Schlafbezogene Atmungsstörungen (SBAS) sind gekennzeichnet durch verminderte Atmung im Schlaf. Sie stören den Schlaf und beeinträchtigen seine Erholungsfunktion. Es ist wichtig, schlafbezogene Atmungsstörungen rechtzeitig zu erkennen und zu behandeln, da wir dadurch Ihre Lebensqualität stark verbessern und gegebenenfalls Ihre Anfälligkeit für verschiedene Krankheiten senken können.

Bei folgenden Krankheitsbildern spricht man von schlafbezogenen Atmungsstörungen:

  • Schnarchen
  • Obstruktives Schnarchen
  • Obstruktives Schlafapnoesyndrom
  • Zentrale Schlafapnoe

 

Schnarchen

Schnarchen an sich ist nicht gesundheitsgefährdend. Man spricht von primärem Schnarchen, wenn während des Schlafes ein inspiratorisches Atemgeräusch entsteht; doch ist dieses nicht mit Atemaussetzern verbunden (Apnoe). Die verstärkte Mundatmung kann höchstens zu einem trockenem Mund oder Halsschmerzen führen.

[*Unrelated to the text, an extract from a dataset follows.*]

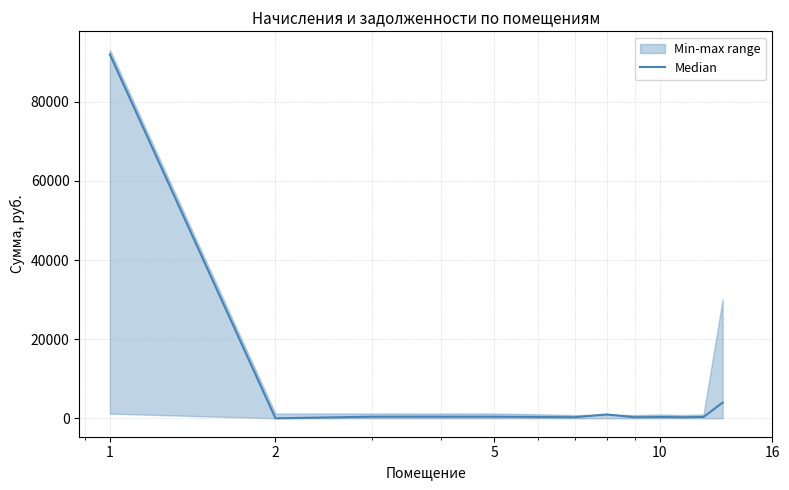

What is the sum of all values?

99954.0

Obstruktives Schlafapnoesyndrom

Beim obstruktiven Schlafapnoesyndrom kommt es in der Entspannungsphase des Schlafs zu einer Verengung (sogenannte Hypopnoe) bis zum kompletten Verschluss (Apnoe) der oberen Atemwege und damit zeitweilig zu einer Sauerstoffunterversorgung. Dies geht häufig mit heftigem Schnarchen einher. Besonders übergewichtige Männer sind von einer Schlafapnoe betroffen.

Obstruktives Schnarchen

Beim obstruktiven Schnarchen, dem sogenannten Upper-Airway-Resistence-Syndrom kommt es zu einem hohen Atemwegswiderstand und zum wiederholten teilweisen Verschluss der oberen Atemwege. Es treten zwar keine Atemaussetzer auf, es kann jedoch als Vorstufe der obstruktiven Schlafapnoe betrachtet werden. Vom UARS können auch junge Erwachsene betroffen sein.

Zentrale Schlafapnoe

Die Zentrale Schlafapnoe ist eine Erkrankung, bei der die PatientInnen für einige Sekunden Atemaussetzer haben. Es kommt zu einem plötzlichen Stillstand von Zwerchfell und Atemmuskulatur, weil das Gehirn keine Signale zum Einatmen sendet. Diese Form der Schlafstörung tritt häufig bei Patienten auf, die ein Herzleiden haben.